Porter and Kramer tacitly support a Development-in-a-Box approach by noting:
The rules, incentives, and norms governing competition in a nation or region have a fundamental influence on productivity. Policies that encourage investment, protect intellectual property, open local markets to trade, break up or prevent the formation of cartels and monopolies and reduce corruption make a location a more attractive place to do business. Philanthropy can have a strong influence on creating a more productive and transparent environment for competition.
In other words, a standards-based approach to development can benefit from corporate philanthropy. They go on to say, “Corporate philanthropy is ripe for collective activity.
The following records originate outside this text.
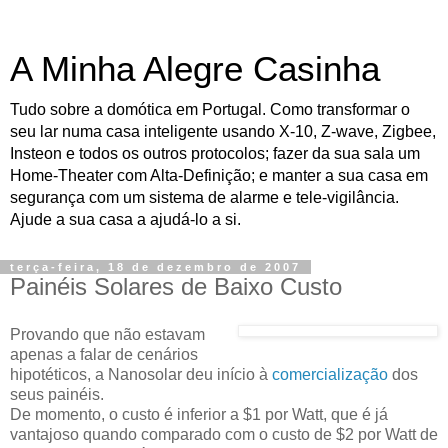
A Minha Alegre Casinha
Tudo sobre a domótica em Portugal. Como transformar o
seu lar numa casa inteligente usando X-10, Z-wave, Zigbee,
Insteon e todos os outros protocolos; fazer da sua sala um
Home-Theater com Alta-Definição; e manter a sua casa em
segurança com um sistema de alarme e tele-vigilância.
Ajude a sua casa a ajudá-lo a si.
terça-feira, 18 de dezembro de 2007
Painéis Solares de Baixo Custo
Provando que não estavam
apenas a falar de cenários
hipotéticos, a Nanosolar deu início à
comercialização
dos
seus painéis.
De momento, o custo é inferior a $1 por Watt, que é já
vantajoso quando comparado com o custo de $2 por Watt de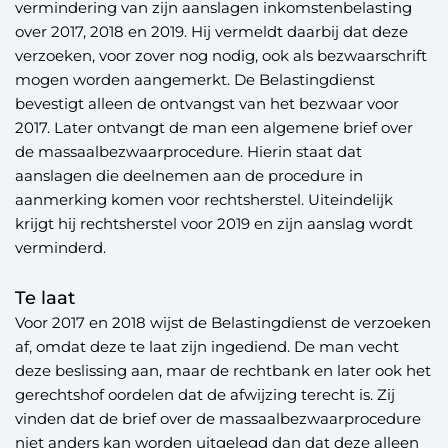
vermindering van zijn aanslagen inkomstenbelasting
over 2017, 2018 en 2019. Hij vermeldt daarbij dat deze
verzoeken, voor zover nog nodig, ook als bezwaarschrift
mogen worden aangemerkt. De Belastingdienst
bevestigt alleen de ontvangst van het bezwaar voor
2017. Later ontvangt de man een algemene brief over
de massaalbezwaarprocedure. Hierin staat dat
aanslagen die deelnemen aan de procedure in
aanmerking komen voor rechtsherstel. Uiteindelijk
krijgt hij rechtsherstel voor 2019 en zijn aanslag wordt
verminderd.
Te laat
Voor 2017 en 2018 wijst de Belastingdienst de verzoeken
af, omdat deze te laat zijn ingediend. De man vecht
deze beslissing aan, maar de rechtbank en later ook het
gerechtshof oordelen dat de afwijzing terecht is. Zij
vinden dat de brief over de massaalbezwaarprocedure
niet anders kan worden uitgelegd dan dat deze alleen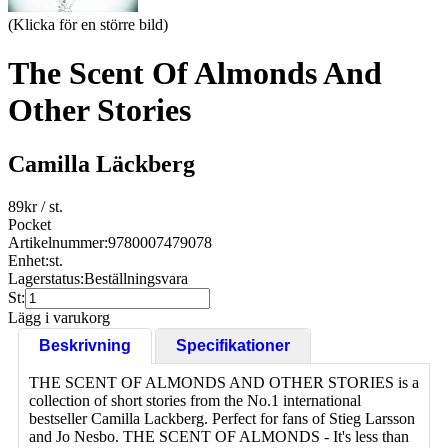
(Klicka för en större bild)
The Scent Of Almonds And
Other Stories
Camilla Läckberg
89
kr
/ st.
Pocket
Artikelnummer:
9780007479078
Enhet:
st.
Lagerstatus:
Beställningsvara
St:
Lägg i varukorg
Beskrivning
Specifikationer
THE SCENT OF ALMONDS AND OTHER STORIES is a
collection of short stories from the No.1 international
bestseller Camilla Lackberg. Perfect for fans of Stieg Larsson
and Jo Nesbo. THE SCENT OF ALMONDS - It's less than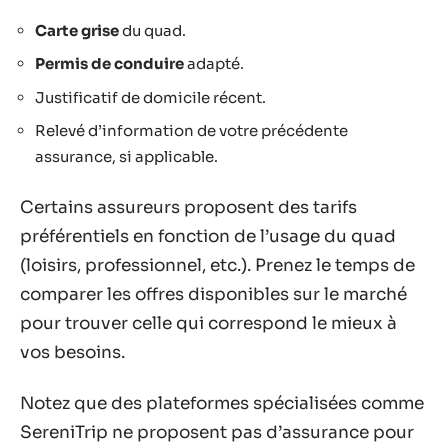
Carte grise
du quad.
Permis de conduire
adapté.
Justificatif de domicile récent.
Relevé d’information de votre précédente
assurance, si applicable.
Certains assureurs proposent des tarifs
préférentiels en fonction de l’usage du quad
(loisirs, professionnel, etc.). Prenez le temps de
comparer les offres disponibles sur le marché
pour trouver celle qui correspond le mieux à
vos besoins.
Notez que des plateformes spécialisées comme
SereniTrip ne proposent pas d’assurance pour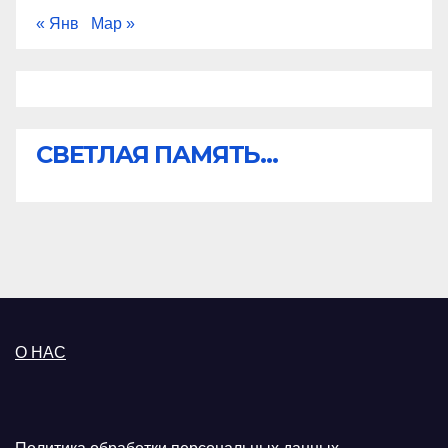
« Янв
Мар »
СВЕТЛАЯ ПАМЯТЬ...
О НАС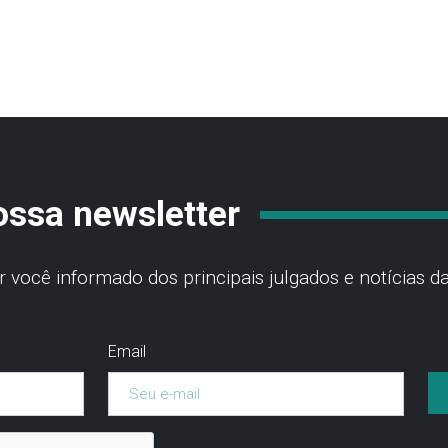
ossa newsletter
você informado dos principais julgados e notícias da
Email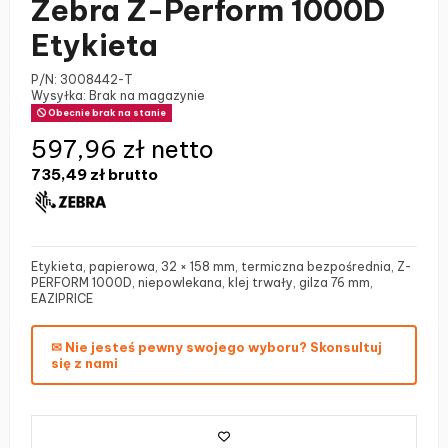
Zebra Z-Perform 1000D
Etykieta
P/N:
3008442-T
Wysyłka: Brak na magazynie
Obecnie brak na stanie
597,96 zł netto
735,49 zł
brutto
Etykieta, papierowa, 32 × 158 mm, termiczna bezpośrednia, Z-
PERFORM 1000D, niepowlekana, klej trwały, gilza 76 mm,
EAZIPRICE
✉ Nie jesteś pewny swojego wyboru? Skonsultuj
się z nami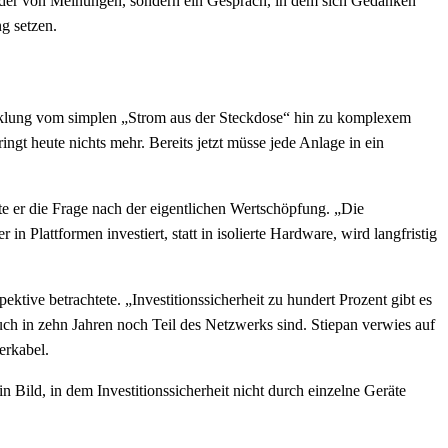
nander von Meinungen, sondern ein Gespräch, in dem sich Gedanken
g setzen.
twicklung vom simplen „Strom aus der Steckdose“ hin zu komplexem
gt heute nichts mehr. Bereits jetzt müsse jede Anlage in ein
e er die Frage nach der eigentlichen Wertschöpfung. „Die
in Plattformen investiert, statt in isolierte Hardware, wird langfristig
tive betrachtete. „Investitionssicherheit zu hundert Prozent gibt es
auch in zehn Jahren noch Teil des Netzwerks sind. Stiepan verwies auf
erkabel.
 Bild, in dem Investitionssicherheit nicht durch einzelne Geräte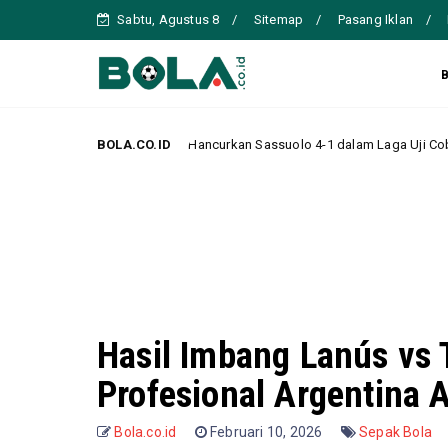
Sabtu, Agustus 8
Sitemap
Pasang Iklan
Perkasa, Hancurkan Sassuolo 4-1 dalam Laga Uji Coba Pramusim
BOLA.CO.ID
Head
Hasil Imbang Lanús vs T
Profesional Argentina 
Bola.co.id
Februari 10, 2026
Sepak Bola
By sharing the costs with other companies in its cluster, including competitors, a company can greatly diminish the free rider problem.” Development-in-a-Box is offers a way for competitors to join with others to make a difference. Porter and Kramer assert:
The greater advances come not from incremental improvements in efficiency but from new and better approaches. The most powerful way to create social value, therefore, is by developing new means to address social problems and putting them into widespread practice. The expertise, research capacity, and reach that companies bring to philanthropy can help nonprofits create new solutions that they could never afford to develop on their own. … Just as important as the creation of new knowledge is its adoption and practice. The know-how of corporate leaders, their clout and connections, and their presence in communities around the world create powerful networks for the dissemination of new ideas for addressing problems. Corporations can facilitate global knowledge transfer and coordinated multisite implementation of new social initiatives with a proficiency that is unequaled by most other donors.
Sounds to me like they are describing Development-in-a-Box supported communities of practice. I close with two further comments by Porter and Kramer:
As long as companies remain focused on the public relations benefit of their contributions, they will sacrifice opportunities to create social value. …There is no inherent contradiction between improving competitive context and making a sincere commitment to bettering society.